L'action démarre en effet assez vite et pour ne plus faiblir. Les points de vue alternent entre les protagonistes et les événements s'enchaînent. Florence, la médium ultra-sensible, est la plus touchée. Elle ressent la présence des esprits et plus particulièrement, selon elle, du fils que Belasco aurait eu, Daniel. Mais est-elle réellement possédée? Pour Fisher,  "la Maison des Damnés n'était pas hantée de manière diffuse. Elle avait une méthode". Mais Barrett est un scientifique.
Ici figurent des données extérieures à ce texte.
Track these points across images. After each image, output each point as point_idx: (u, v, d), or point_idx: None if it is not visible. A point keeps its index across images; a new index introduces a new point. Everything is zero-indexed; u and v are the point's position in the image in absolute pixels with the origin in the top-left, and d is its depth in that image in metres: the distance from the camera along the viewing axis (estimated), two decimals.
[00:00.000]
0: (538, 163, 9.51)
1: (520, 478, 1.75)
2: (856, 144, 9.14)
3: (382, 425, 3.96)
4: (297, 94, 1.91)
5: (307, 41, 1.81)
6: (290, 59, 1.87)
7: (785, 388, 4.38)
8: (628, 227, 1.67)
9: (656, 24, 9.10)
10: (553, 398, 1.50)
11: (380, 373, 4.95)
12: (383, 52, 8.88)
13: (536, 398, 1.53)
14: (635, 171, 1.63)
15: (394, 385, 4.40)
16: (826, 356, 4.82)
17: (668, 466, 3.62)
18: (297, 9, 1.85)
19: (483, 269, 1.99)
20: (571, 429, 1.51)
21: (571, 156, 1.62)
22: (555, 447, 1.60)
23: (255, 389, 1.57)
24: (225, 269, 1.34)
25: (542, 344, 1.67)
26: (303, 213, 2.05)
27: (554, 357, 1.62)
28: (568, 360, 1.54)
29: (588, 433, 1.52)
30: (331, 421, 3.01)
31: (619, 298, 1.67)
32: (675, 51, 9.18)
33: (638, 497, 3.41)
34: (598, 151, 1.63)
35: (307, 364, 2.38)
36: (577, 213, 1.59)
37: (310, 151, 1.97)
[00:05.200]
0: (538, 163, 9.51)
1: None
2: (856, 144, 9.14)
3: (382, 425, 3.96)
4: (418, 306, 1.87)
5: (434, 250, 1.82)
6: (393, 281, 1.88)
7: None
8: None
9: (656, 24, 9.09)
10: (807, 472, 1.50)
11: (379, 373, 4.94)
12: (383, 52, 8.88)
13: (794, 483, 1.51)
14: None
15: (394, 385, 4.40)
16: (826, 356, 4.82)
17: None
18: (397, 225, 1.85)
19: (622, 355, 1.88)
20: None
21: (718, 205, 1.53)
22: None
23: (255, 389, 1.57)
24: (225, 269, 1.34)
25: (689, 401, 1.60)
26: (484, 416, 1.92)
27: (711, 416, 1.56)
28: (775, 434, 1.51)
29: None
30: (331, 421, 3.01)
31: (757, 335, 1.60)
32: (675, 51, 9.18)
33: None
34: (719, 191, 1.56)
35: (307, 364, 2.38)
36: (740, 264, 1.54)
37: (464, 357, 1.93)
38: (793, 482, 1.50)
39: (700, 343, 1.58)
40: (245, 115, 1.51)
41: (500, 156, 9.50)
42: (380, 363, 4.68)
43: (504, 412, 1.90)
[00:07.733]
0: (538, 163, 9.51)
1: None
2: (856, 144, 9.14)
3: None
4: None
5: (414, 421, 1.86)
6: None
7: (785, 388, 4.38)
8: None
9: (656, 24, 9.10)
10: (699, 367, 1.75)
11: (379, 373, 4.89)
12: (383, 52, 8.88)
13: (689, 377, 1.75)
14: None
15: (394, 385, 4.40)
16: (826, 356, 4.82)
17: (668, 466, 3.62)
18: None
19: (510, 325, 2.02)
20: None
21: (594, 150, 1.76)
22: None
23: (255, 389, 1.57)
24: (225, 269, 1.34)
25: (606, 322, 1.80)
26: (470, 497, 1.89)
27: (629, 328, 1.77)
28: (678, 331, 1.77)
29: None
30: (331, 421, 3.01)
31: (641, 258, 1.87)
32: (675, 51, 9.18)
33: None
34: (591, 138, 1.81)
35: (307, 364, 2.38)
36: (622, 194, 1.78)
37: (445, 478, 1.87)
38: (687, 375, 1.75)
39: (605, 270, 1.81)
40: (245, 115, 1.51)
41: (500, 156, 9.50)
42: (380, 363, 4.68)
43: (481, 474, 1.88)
Il dispose d'appareils et de protocoles afin que les résultats des séances de spiritisme "soient scientifiquement acceptables". J'ai apprécié cette démarche rationnelle (tout comme dans Je suis une légende d'ailleurs) qui vient relativiser ce que les uns et les autres ressentent dans la maison.

 

Quand Barrett analyse les filaments ectoplasmiques qui suintent au bout des doigts de Florence, il constate qu'ils sont entièrement formés de résidus organiques (débris de cellules, mucosités) et d'éléments en suspension dans l'air (particules de poussière et de nourriture, bactéries, etc.). Il conclut donc que cette forme n'est qu'une "projection organique de la pensée" ("Miss Tanner a créé cette forme avec son corps"). De même, lorsque sa femme, sous l'emprise de l'alcool, se met à adopter une attitude perverse, il affirme que "la véritable cause du comportement d'Edith était profondément enfouie quelque part au fond d'elle-même". Il est vrai que son épouse dissimule quelque rancœur vis-à-vis de cet époux maladif (il a une polio qui l'handicape et le fait souffrir).

 

Alors, tout ce qui se passe dans la maison n'est-il qu'un "pur produit de l'imagination" de ses visiteurs? De la forme d'énergie que le corps humain est capable de produire ("cette énergie peut déborder et créer des effets physiques")? L'Inverseur (d'énergie) de Barrett va-t-il réussir à purifier la maison? "Sa théorie semblait convaincante", mais celle de Florence Tanner aussi... Et si chacun des protagonistes détenait une partie de la résolution de l'énigme? Le récit tient en haleine jusqu'au bout et réserve une belle révélation finale!